Hey Cliff did you do a write up about the trip on da Riva?


----------



## tschmidty (Sep 25, 2008)

Yeah, even on my old 16 foot sailboat i only got about 2.5 knots max out of the trolling motor and if there was any sort of wind it wasn't going anywhere. The biggest problem is going to be side winds. You won't have any kind of maneuvering power so will get blown sideways super easy. If there was no wind it will slowly move you around but then again its a sailboat so why would you be out at that point.

BTW, saw this on craigslist near you.

http://chattanooga.craigslist.org/boa/5592008045.html


----------



## caberg (Jul 26, 2012)

I would focus on getting the Evinrude going. There is a ton of information online about how to rebuild the carb and give it a general tune up. That's all it takes to get most 2 strokes of that era going. My Dad inherited a 1960s era Evinrude 5 hp when I was a kid and still uses it today. They are pretty much bullet proof.


----------



## Aaron42 (Jun 20, 2014)

I have this setup on a hunter 23. If I have more than about 10 kt of cross or headwind then it's useless. But if there's 10 kt of wind then you should be sailing... right? I'm looking at getting an outboard.


----------



## tschmidty (Sep 25, 2008)

Yeah, second the rebuild of the evinrude you have. Pretty easy to do.


----------



## Bradhamlet (Nov 8, 2002)

In a pinch I have used the Minn-kota to get in and out of our marina, (Lancer 36 apx 11,500 lbs.)
Once had to use it to go 2 miles in a flat sea. I would not expect it to do much of anything with a swell running, but for flat water it worked well. my .02 worth
Brad 
Lancer 36


----------



## Zarathu (May 26, 2014)

As I said in another post last fall... I have a walker bay RID with a 55 lb thrust Newport on it. My mooring is 950 feet from the dock. With a 10 knot wind against me and 1 foot seas, I had to run the Newport at flat out and in the 950 feet I drained about 30% out of a 75 AH gel battery to do about 1.5 knots. Unless I was running Wide Open, it wouldn't move.

On the way back to the dock, I used my Torqeedo 1003L. I chugged along at 3 knots in the same conditions in my 1200 lb +500 people & gear, West Wight Potter 19, pulling the dinghy too, and used maybe 2% of the battery. 

Unless the sea is glass, I can't imagine how the trolling more would work for you very well.


----------



## PitApe (Feb 28, 2015)

JimsCAL said:


> Note you will not get anything like 110AH at that amp load. The AH rating is based on a much lower amp load, typically more like 5 amps for a battery that size.

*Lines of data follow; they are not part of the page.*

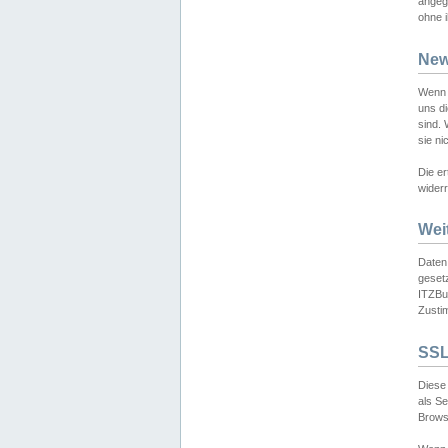
angeg
ohne i
New
Wenn 
uns d
sind.
sie ni
Die er
widerr
Wei
Daten,
gesetz
ITZBun
Zusti
SSL
Diese 
als S
Browse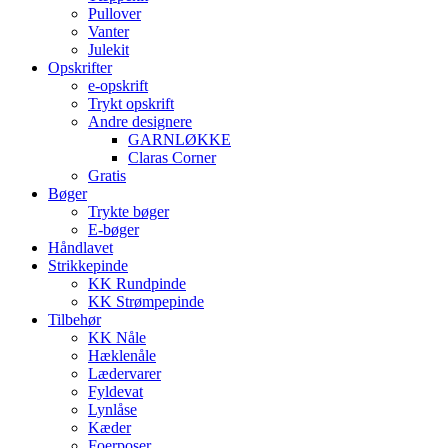
Pullover
Vanter
Julekit
Opskrifter
e-opskrift
Trykt opskrift
Andre designere
GARNLØKKE
Claras Corner
Gratis
Bøger
Trykte bøger
E-bøger
Håndlavet
Strikkepinde
KK Rundpinde
KK Strømpepinde
Tilbehør
KK Nåle
Hæklenåle
Lædervarer
Fyldevat
Lynlåse
Kæder
Foerposer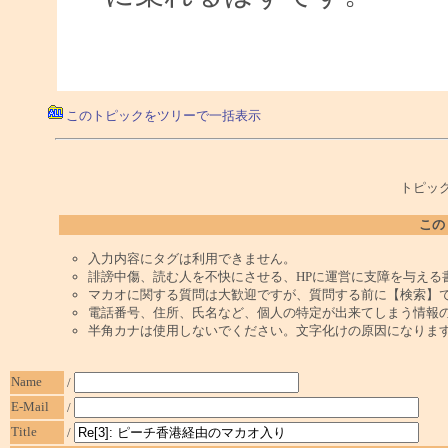
このトピックをツリーで一括表示
トピック
この
入力内容にタグは利用できません。
誹謗中傷、読む人を不快にさせる、HPに運営に支障を与える
マカオに関する質問は大歓迎ですが、質問する前に【検索】
電話番号、住所、氏名など、個人の特定が出来てしまう情報
半角カナは使用しないでください。文字化けの原因になりま
Name
/
E-Mail
/
Title
/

True. The Ah rating for a deep-cycle battery is usually "20 hour" rating, or what the capacity would be if the current was scaled such that it takes 20 hours to drain the battery to its "minimum voltage" (10.5V, IIRC; which you never want to get anywhere near, unless you enjoy buying new batteries all the time). With the sort of currents a trolling motor is likely to draw you're probably looking at something like half to two-thirds of that. So, a conservative estimate would be to take the Ah rating and divide by 4 (2 for that higher draw, and 2 to keep the charge state above 50%) and THEN divide by the max current draw of your trolling motor.


----------



## clifgray (May 2, 2016)

deniseO30 said:


> Hey Cliff did you do a write up about the trip on da Riva?


Not yet but I'd be happy to share all the things I learned! Best place to put the write-up?


----------



## sharkbait (Jun 3, 2003)

A used 5hp gas motor wont cost much. I went from SF Bay to Puerto Vallarta and back with an 8hp honda. 
E27


----------



## deniseO30 (Nov 27, 2006)

clifgray said:


> Not yet but I'd be happy to share all the things I learned! Best place to put the write-up?


general interest would be my guess


----------



## Zarathu (May 26, 2014)

sharkbait said:


> A used 5hp gas motor wont cost much. I went from SF Bay to Puerto Vallarta and back with an 8hp honda.
> E27


6hp Extended length Tohatsu is about $1700 give or take. Gets about 24 MPG on my small 19 foot sailboat, pushing about 4 knots. into moderate wind and waves. Much better when calm.


----------